Apache Streams unifies a diverse world of digital profiles and online activities into common formats and vocabularies, and makes these datasets accessible across a variety of databases, devices, and platforms for streaming, browsing, searching, sharing, and analytics use-cases.
Apache Streams contains JRE-based modules that developers can use to easily integrate with online data sources and build polyglot indexes of activities, entities, and relationships - all based on public standards such as Activity Streams, or other published organizational standards.

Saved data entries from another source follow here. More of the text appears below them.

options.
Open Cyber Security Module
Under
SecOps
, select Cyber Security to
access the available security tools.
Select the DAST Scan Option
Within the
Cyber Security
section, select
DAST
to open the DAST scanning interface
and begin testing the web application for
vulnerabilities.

Streams contains libraries and patterns for specifying, publishing, and inter-linking schemas, and assists with conversion of activities (posts, shares, likes, follows, etc.) and objects (profiles, pages, photos, videos, etc.) between the representation, format, and encoding preferred by supported data providers (Twitter, Instagram, etc.) and storage services (Cassandra, Elasticsearch, HBase, HDFS, Neo4J, etc.).
The project aims to provide simple two-way data interchange with all popular REST APIs in activity streams formats using a universal protocol. No other active open-source project has this ambitious goal, as well as production-worthy implementations for >10 services. Streams' compatibility with multiple storage back-ends and ability to be embedded within any Java-based real-time or batch data processing platform ensures that its interoperability features come with little technical baggage.